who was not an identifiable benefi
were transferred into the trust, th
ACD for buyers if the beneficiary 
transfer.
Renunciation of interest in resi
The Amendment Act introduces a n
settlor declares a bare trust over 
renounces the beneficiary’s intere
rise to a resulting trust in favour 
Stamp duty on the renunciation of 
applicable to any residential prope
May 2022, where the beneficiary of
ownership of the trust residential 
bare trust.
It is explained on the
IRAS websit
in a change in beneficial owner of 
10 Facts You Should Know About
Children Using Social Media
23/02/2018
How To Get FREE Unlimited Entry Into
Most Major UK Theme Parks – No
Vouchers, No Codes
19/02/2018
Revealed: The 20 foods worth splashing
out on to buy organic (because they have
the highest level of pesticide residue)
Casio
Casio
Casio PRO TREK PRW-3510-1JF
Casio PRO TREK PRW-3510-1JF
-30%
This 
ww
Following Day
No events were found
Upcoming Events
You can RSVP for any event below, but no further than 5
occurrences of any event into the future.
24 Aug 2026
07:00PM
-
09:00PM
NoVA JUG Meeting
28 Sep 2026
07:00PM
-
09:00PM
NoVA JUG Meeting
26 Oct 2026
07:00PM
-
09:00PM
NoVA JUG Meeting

Task description: Duplicate the listing above line for line, keeping every character unchanged.

Finished exercise:
who was not an identifiable benefi
were transferred into the trust, th
ACD for buyers if the beneficiary 
transfer.
Renunciation of interest in resi
The Amendment Act introduces a n
settlor declares a bare trust over 
renounces the beneficiary’s intere
rise to a resulting trust in favour 
Stamp duty on the renunciation of 
applicable to any residential prope
May 2022, where the beneficiary of
ownership of the trust residential 
bare trust.
It is explained on the
IRAS websit
in a change in beneficial owner of 
10 Facts You Should Know About
Children Using Social Media
23/02/2018
How To Get FREE Unlimited Entry Into
Most Major UK Theme Parks – No
Vouchers, No Codes
19/02/2018
Revealed: The 20 foods worth splashing
out on to buy organic (because they have
the highest level of pesticide residue)
Casio
Casio
Casio PRO TREK PRW-3510-1JF
Casio PRO TREK PRW-3510-1JF
-30%
This 
ww
Following Day
No events were found
Upcoming Events
You can RSVP for any event below, but no further than 5
occurrences of any event into the future.
24 Aug 2026
07:00PM
-
09:00PM
NoVA JUG Meeting
28 Sep 2026
07:00PM
-
09:00PM
NoVA JUG Meeting
26 Oct 2026
07:00PM
-
09:00PM
NoVA JUG Meeting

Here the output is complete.